START DATA UNDER STUDY

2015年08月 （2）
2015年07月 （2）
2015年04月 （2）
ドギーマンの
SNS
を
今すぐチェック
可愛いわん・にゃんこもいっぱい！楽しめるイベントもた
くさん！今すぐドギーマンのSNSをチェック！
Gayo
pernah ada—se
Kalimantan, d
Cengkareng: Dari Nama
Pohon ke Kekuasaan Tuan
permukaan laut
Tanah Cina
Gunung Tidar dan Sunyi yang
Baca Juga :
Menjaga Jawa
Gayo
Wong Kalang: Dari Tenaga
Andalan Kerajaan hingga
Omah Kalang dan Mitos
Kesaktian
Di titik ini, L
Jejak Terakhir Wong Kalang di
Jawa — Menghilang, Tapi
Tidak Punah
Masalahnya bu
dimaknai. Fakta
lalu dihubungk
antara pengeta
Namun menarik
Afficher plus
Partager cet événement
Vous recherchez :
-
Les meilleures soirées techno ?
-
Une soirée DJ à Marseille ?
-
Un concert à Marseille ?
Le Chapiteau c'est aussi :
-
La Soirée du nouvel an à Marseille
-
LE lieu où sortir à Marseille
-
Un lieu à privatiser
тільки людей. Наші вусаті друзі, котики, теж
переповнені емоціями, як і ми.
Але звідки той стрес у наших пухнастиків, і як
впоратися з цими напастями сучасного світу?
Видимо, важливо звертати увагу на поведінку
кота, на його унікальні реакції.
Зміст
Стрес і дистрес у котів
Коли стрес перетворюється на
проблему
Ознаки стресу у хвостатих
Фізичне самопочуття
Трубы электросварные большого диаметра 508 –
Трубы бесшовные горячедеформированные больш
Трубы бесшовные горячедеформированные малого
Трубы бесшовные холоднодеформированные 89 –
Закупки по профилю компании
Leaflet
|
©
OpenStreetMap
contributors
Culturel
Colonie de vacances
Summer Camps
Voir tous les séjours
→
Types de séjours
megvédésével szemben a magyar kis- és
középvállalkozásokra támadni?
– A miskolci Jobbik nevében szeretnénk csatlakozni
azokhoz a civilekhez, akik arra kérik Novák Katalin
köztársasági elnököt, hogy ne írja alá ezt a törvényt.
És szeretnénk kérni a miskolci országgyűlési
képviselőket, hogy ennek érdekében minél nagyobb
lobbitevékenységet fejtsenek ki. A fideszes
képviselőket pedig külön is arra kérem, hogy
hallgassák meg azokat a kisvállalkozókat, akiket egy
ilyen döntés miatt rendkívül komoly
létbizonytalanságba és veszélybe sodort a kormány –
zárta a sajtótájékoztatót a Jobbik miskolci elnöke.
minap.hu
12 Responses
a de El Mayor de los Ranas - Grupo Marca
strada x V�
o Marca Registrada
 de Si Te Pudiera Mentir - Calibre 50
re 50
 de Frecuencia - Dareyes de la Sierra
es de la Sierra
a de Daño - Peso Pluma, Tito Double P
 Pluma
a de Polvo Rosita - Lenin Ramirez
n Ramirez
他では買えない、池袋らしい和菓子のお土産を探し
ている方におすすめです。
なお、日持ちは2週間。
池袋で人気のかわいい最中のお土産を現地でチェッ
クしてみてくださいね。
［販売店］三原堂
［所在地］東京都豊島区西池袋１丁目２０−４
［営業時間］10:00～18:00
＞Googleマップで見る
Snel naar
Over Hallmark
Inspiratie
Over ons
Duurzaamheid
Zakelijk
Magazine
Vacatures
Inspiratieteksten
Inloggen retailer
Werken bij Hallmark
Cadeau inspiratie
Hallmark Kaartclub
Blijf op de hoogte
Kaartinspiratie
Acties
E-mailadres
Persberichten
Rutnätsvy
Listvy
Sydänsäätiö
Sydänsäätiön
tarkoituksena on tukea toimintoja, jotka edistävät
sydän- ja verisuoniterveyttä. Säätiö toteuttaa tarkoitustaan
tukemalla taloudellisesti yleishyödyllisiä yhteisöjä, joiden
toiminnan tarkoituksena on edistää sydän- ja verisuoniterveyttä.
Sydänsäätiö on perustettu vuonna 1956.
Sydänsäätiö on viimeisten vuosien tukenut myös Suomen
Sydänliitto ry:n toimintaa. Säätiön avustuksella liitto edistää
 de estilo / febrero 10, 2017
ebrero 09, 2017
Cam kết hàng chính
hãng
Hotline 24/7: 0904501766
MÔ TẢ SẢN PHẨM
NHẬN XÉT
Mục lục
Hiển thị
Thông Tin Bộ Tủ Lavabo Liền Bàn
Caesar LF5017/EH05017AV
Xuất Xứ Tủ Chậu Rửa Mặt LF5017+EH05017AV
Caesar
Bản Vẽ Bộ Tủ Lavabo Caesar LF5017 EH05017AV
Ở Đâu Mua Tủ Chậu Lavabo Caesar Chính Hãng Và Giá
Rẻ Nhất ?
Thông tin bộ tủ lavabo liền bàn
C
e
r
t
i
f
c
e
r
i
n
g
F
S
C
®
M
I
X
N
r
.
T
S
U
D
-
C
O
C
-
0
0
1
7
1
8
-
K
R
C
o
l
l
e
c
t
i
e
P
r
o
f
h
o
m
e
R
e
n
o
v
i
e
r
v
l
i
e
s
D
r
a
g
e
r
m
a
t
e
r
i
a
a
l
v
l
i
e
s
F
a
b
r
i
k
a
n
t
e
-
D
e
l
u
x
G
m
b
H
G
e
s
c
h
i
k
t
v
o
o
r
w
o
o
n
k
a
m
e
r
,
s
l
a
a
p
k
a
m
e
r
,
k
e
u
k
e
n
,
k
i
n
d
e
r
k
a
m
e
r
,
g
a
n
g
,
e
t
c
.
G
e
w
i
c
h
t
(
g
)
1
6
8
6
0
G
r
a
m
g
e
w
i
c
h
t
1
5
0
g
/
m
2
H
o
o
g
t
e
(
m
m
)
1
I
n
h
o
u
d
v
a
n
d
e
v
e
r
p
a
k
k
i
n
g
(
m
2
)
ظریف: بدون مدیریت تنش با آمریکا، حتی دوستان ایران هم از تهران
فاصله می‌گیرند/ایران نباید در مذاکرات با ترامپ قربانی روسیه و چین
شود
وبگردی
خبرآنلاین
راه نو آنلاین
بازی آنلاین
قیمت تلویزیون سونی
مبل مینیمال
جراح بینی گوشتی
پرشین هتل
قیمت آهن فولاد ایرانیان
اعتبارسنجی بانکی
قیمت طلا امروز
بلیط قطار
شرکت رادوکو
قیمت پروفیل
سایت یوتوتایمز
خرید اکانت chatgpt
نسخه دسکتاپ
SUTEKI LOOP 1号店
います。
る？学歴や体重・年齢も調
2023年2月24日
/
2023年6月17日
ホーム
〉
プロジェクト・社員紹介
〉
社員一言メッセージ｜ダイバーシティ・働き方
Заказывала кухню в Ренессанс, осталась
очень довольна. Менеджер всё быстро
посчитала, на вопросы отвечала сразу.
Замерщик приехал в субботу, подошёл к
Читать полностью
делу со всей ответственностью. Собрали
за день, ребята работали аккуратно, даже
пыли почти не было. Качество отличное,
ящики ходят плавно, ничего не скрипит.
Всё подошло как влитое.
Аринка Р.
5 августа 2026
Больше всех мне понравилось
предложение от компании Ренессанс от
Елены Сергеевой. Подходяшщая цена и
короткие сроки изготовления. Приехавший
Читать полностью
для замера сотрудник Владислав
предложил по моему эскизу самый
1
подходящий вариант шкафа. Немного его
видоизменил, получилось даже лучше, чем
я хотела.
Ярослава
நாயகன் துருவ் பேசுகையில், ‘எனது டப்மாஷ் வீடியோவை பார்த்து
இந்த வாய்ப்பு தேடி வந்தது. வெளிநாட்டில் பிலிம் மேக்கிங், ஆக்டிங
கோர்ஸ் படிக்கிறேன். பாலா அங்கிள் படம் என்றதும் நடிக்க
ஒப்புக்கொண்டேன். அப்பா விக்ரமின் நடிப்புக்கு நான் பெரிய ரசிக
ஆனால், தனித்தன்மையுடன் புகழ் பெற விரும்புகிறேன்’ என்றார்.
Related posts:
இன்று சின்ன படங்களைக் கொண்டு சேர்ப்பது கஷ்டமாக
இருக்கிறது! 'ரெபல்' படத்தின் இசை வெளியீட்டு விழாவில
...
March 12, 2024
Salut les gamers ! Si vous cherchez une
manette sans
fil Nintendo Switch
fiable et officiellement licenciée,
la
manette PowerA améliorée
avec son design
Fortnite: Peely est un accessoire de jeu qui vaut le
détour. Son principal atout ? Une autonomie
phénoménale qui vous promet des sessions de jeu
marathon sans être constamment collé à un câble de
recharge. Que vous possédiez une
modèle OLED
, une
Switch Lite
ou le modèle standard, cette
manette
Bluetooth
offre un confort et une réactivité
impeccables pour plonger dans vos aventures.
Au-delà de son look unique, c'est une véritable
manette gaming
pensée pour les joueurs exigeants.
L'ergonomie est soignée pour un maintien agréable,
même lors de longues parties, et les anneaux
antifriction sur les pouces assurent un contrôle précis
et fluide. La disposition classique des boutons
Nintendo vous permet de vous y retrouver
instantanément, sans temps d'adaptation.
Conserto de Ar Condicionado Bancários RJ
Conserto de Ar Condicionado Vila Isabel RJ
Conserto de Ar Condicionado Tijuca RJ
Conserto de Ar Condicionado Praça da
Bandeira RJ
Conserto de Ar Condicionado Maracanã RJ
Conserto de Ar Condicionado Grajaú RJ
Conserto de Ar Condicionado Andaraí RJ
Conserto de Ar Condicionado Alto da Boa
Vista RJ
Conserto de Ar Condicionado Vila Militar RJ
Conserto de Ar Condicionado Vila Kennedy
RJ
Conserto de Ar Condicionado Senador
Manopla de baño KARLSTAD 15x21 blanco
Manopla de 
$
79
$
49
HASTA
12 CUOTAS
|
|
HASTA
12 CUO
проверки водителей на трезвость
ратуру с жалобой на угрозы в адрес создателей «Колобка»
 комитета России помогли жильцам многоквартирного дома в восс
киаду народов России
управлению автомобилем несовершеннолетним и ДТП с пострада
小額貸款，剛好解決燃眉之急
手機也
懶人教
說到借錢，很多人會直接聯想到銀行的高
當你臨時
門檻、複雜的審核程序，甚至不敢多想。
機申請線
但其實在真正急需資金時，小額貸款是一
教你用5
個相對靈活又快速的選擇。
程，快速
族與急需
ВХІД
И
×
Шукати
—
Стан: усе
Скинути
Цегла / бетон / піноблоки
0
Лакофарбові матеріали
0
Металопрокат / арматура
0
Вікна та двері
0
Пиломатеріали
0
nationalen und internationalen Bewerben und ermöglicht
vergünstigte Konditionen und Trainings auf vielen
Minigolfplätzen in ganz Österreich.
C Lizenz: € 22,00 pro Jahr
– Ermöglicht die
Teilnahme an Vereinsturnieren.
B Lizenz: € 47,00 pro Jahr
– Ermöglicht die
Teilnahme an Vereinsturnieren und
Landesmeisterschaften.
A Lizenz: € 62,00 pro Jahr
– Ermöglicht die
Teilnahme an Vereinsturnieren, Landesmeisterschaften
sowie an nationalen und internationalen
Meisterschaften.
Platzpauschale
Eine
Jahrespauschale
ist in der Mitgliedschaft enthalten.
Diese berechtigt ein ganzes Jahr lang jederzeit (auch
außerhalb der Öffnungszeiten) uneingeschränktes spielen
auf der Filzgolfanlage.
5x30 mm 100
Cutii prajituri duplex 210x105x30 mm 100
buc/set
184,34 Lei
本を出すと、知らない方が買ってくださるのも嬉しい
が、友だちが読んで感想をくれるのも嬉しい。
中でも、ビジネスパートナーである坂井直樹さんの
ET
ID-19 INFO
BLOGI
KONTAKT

END DATA UNDER STUDY

Output exactly the span of lines beginning at the first line of the records and ending at the line that holds "hallgassák meg azokat", inclusive, with no other text.

> EXPECTED OUTPUT
2015年08月 （2）
2015年07月 （2）
2015年04月 （2）
ドギーマンの
SNS
を
今すぐチェック
可愛いわん・にゃんこもいっぱい！楽しめるイベントもた
くさん！今すぐドギーマンのSNSをチェック！
Gayo
pernah ada—se
Kalimantan, d
Cengkareng: Dari Nama
Pohon ke Kekuasaan Tuan
permukaan laut
Tanah Cina
Gunung Tidar dan Sunyi yang
Baca Juga :
Menjaga Jawa
Gayo
Wong Kalang: Dari Tenaga
Andalan Kerajaan hingga
Omah Kalang dan Mitos
Kesaktian
Di titik ini, L
Jejak Terakhir Wong Kalang di
Jawa — Menghilang, Tapi
Tidak Punah
Masalahnya bu
dimaknai. Fakta
lalu dihubungk
antara pengeta
Namun menarik
Afficher plus
Partager cet événement
Vous recherchez :
-
Les meilleures soirées techno ?
-
Une soirée DJ à Marseille ?
-
Un concert à Marseille ?
Le Chapiteau c'est aussi :
-
La Soirée du nouvel an à Marseille
-
LE lieu où sortir à Marseille
-
Un lieu à privatiser
тільки людей. Наші вусаті друзі, котики, теж
переповнені емоціями, як і ми.
Але звідки той стрес у наших пухнастиків, і як
впоратися з цими напастями сучасного світу?
Видимо, важливо звертати увагу на поведінку
кота, на його унікальні реакції.
Зміст
Стрес і дистрес у котів
Коли стрес перетворюється на
проблему
Ознаки стресу у хвостатих
Фізичне самопочуття
Трубы электросварные большого диаметра 508 –
Трубы бесшовные горячедеформированные больш
Трубы бесшовные горячедеформированные малого
Трубы бесшовные холоднодеформированные 89 –
Закупки по профилю компании
Leaflet
|
©
OpenStreetMap
contributors
Culturel
Colonie de vacances
Summer Camps
Voir tous les séjours
→
Types de séjours
megvédésével szemben a magyar kis- és
középvállalkozásokra támadni?
– A miskolci Jobbik nevében szeretnénk csatlakozni
azokhoz a civilekhez, akik arra kérik Novák Katalin
köztársasági elnököt, hogy ne írja alá ezt a törvényt.
És szeretnénk kérni a miskolci országgyűlési
képviselőket, hogy ennek érdekében minél nagyobb
lobbitevékenységet fejtsenek ki. A fideszes
képviselőket pedig külön is arra kérem, hogy
hallgassák meg azokat a kisvállalkozókat, akiket egy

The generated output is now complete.